··· Source document ···
Shelves are stocked with a wide array of household goods, apparel, fabric, crafts, toys and more.

Operations manager Bill Wyllie, who’s worked at Chester’s for 34 years, said they are still seeking input from customers to guide their future purchases.

Variety store manager Grant Way has worked at the store for 11 years. He said that if people don’t see what they’re looking for that they should let him or one of the other staff members know.

“We’re trying to meet the needs of the community and order things that they request, if available,” Way said.

Wyllie said their top selling products, so far, have been home and office supplies and crafts.

Apparel is also in high demand because the community is so far away from any clothing stores, he said. Shoppers will find everything from flannel shirts to Dickie’s jeans to Hane’s socks for the entire family.

Clothing, home decor and University of Oregon and Oregon State University merchandise are within view when people walk down the ramp nearest the checkout stations in the grocery store.

Shoppers access the variety department through the grocery store. They also take their items to the grocery store section to check out.

The fabric, sewing, craft and toy sections of the department can be seen as shoppers walk down a second ramp, which is near the meat department.

One lady traveled from Burns to purchase fabric, Wyllie said. The bolts include cotton, fleece, sherpa, satin, lace, vinyl and more, and Heather Swank helps cut the needed amount at the counter in that section of the department.

Variety department associate Jennifer Silva said working in the crafting area of the store inspires her with project ideas.

“We have a lot of kids crafts, adults’ crafts and a beautiful floral section ... paints and art supplies,” she said.

She added crafters may enjoy making holiday wreaths, and they have all the supplies, including styrofoam forms.

Other items in the store include a dollar aisle, kitchen and bath linens and small appliances.

One aisle is already set up with items for Christmas, with some Halloween and Thanksgiving selections on the next aisle over.

When asked how he made the decision to open the variety department, Bob said Kay was a main influence.

“My wife felt it was needed,” he said. “Kay just kept pushing. It’s worked well.”

After King’s Variety Store closed its doors in the John Day Plaza in the spring of 2017, the impact of that vacancy was felt, Wyllie said.

“We wanted to stop that cascade effect” with people moving away, he said. Six to eight jobs were created with the opening of the department.

“I was very excited that we decided to invest in it, because it’s investing in our community,” he said.

The 23 Thirftway stores in Oregon are independently owned, Bob said. He said, while a couple have hardware stores, the John Day location is the first to have a variety store.

The Cowan-Thompsons have owned Chester’s since 2001, and the store has been at it’s current location since 1972.

Wyllie said their No. 1 motto for the store is offering friendly service and being community involved.
··· Raw data ···
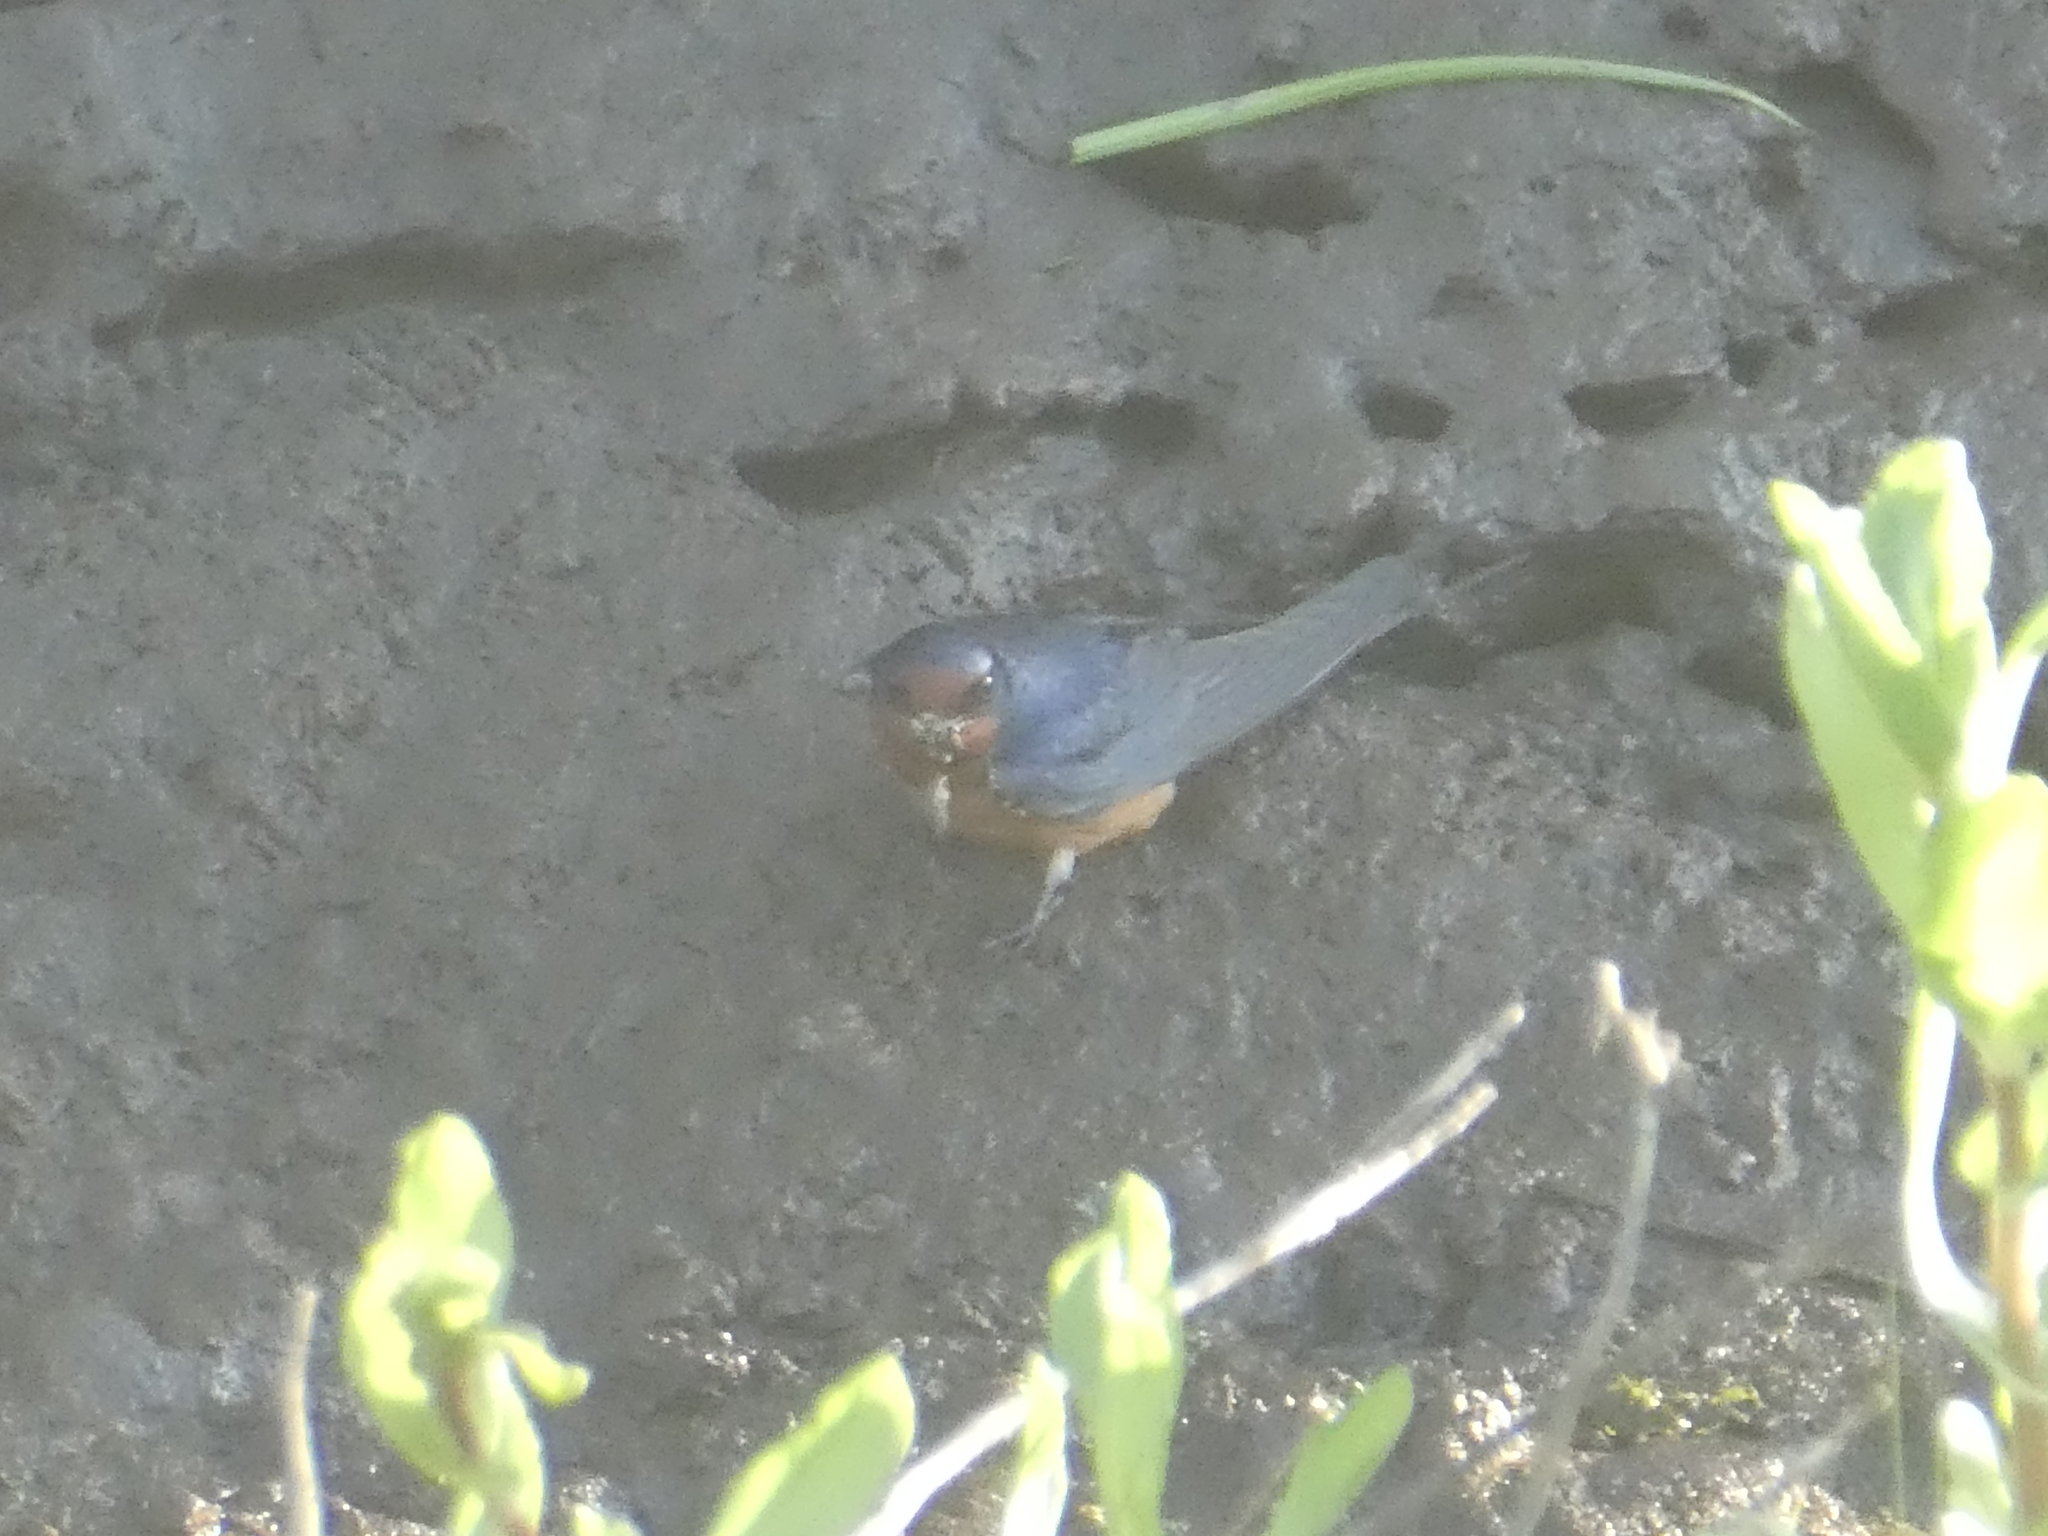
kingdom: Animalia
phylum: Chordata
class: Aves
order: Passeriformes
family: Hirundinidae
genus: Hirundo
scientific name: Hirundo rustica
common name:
···
··· Raw data ···
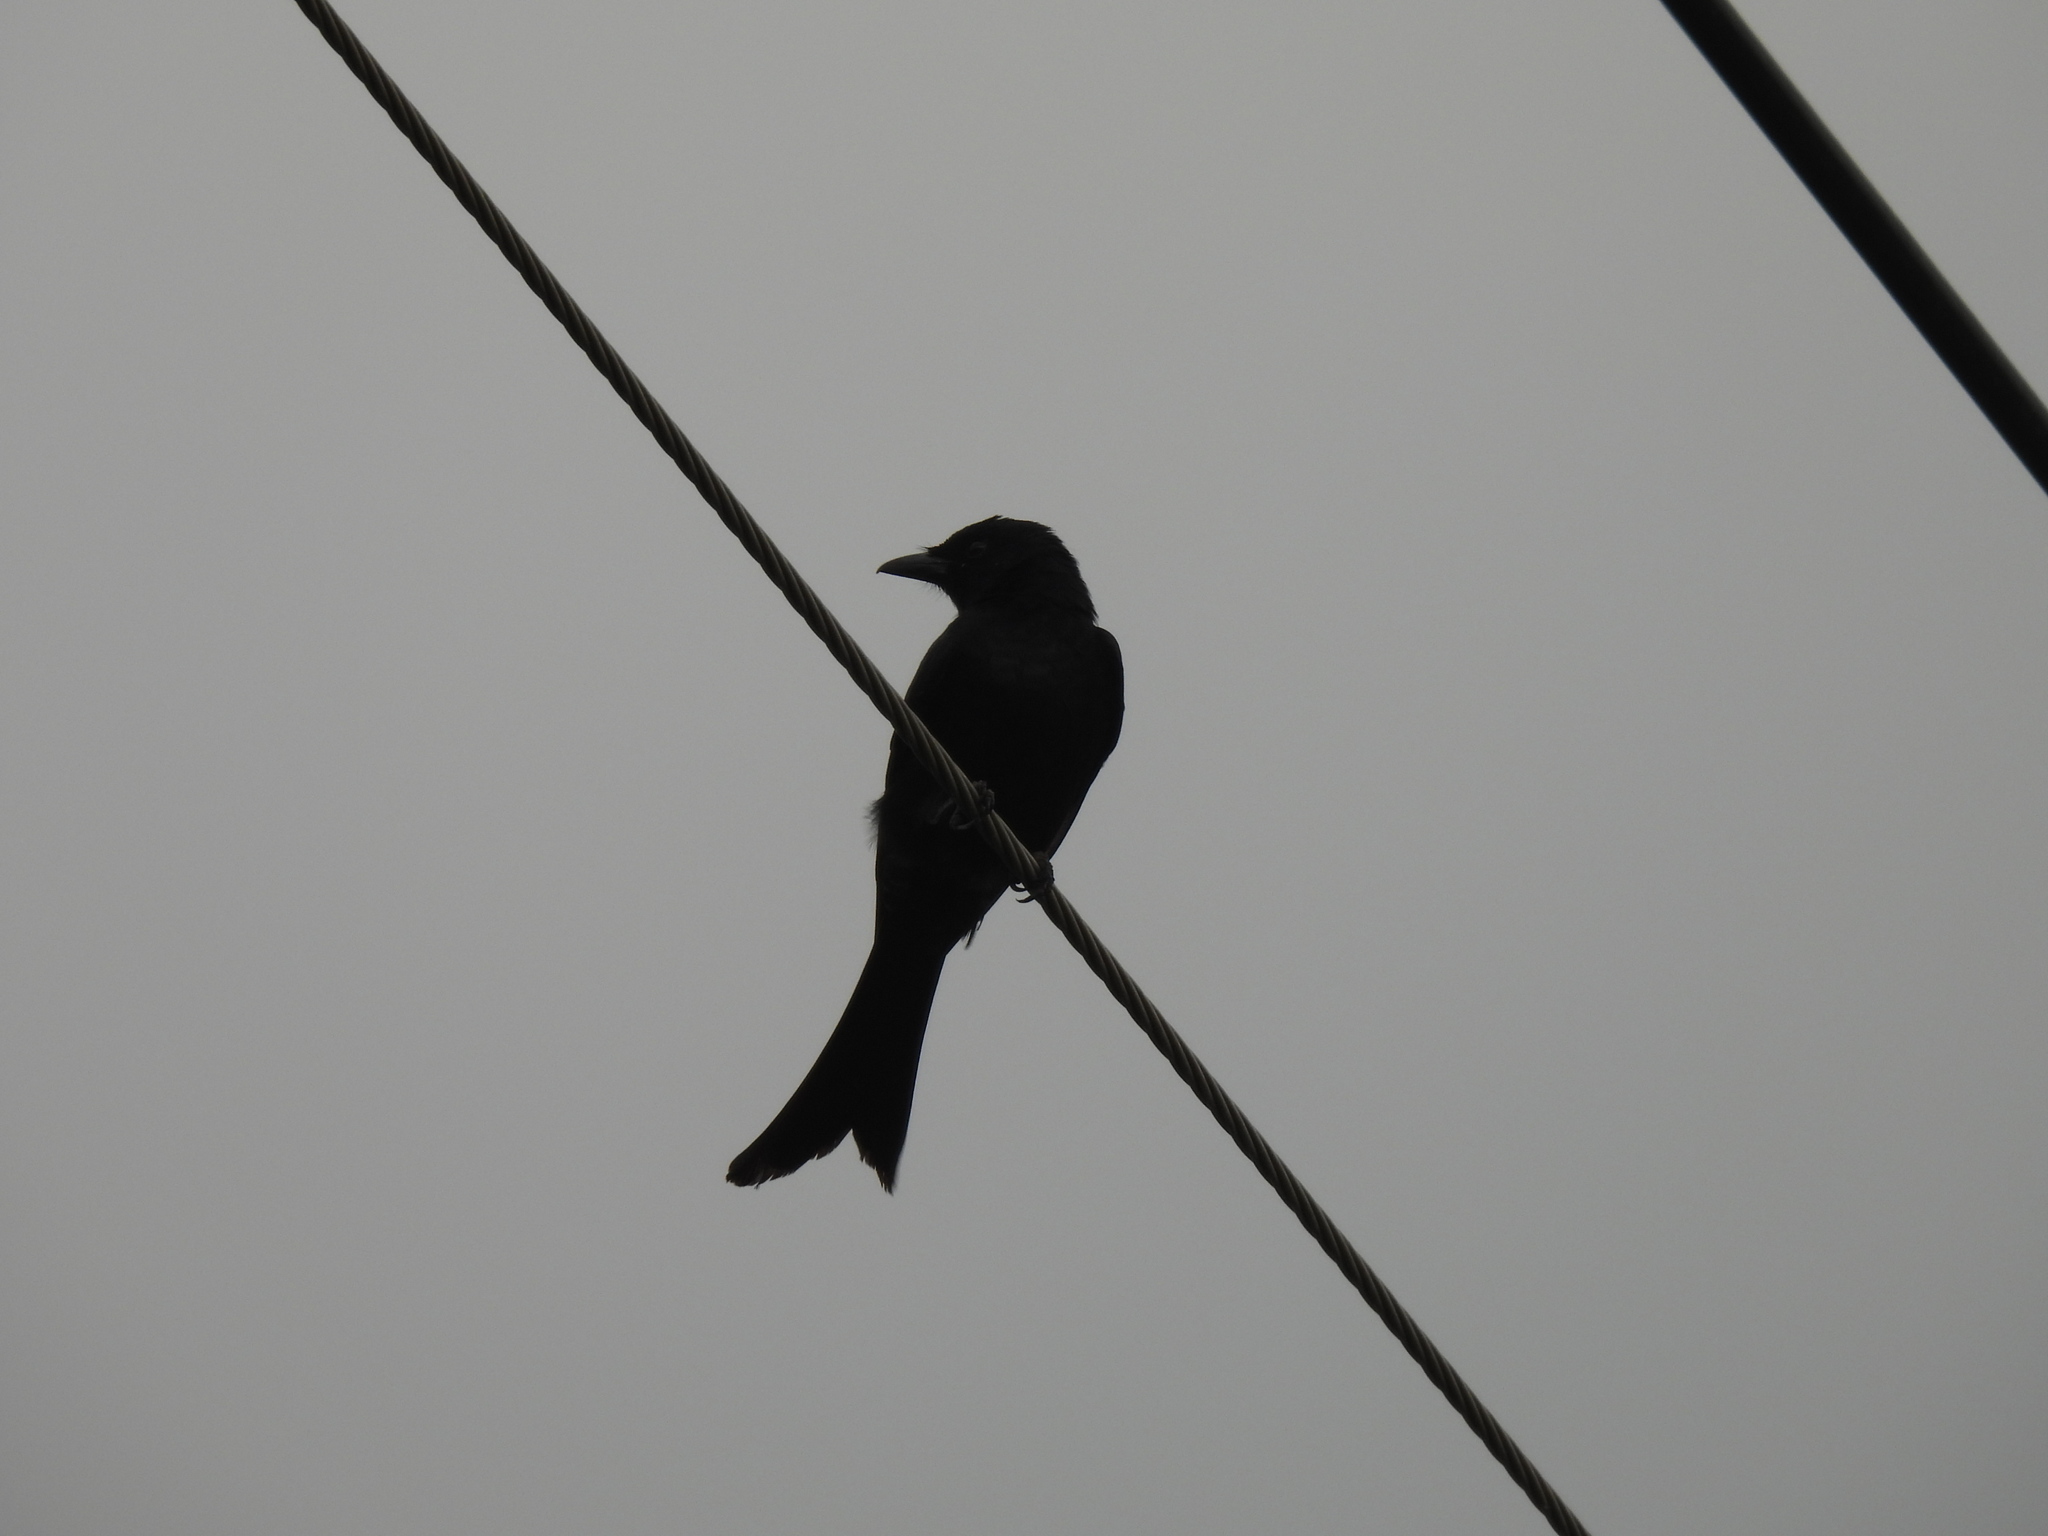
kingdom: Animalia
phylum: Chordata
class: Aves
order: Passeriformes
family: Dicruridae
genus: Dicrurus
···
··· Raw data ···
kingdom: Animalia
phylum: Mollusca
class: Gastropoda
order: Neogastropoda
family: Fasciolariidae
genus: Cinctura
···
__Problem set__:
1) Duplicate the passage in the article about Chester's variety department from "Shelves are stocked" to "staff members know.", word for word.
2) In the article about Chester's variety department, shorten the paragraph beginning "One lady traveled from Burns" while keeping its main facts.

__Written answers__:
1)
Shelves are stocked with a wide array of household goods, apparel, fabric, crafts, toys and more.

Operations manager Bill Wyllie, who’s worked at Chester’s for 34 years, said they are still seeking input from customers to guide their future purchases.

Variety store manager Grant Way has worked at the store for 11 years. He said that if people don’t see what they’re looking for that they should let him or one of the other staff members know.

2) Wyllie said a woman came from Burns to buy fabric. The bolts include cotton, fleece, sherpa, satin, lace, vinyl and more, and Heather Swank cuts the needed amount at the section's counter.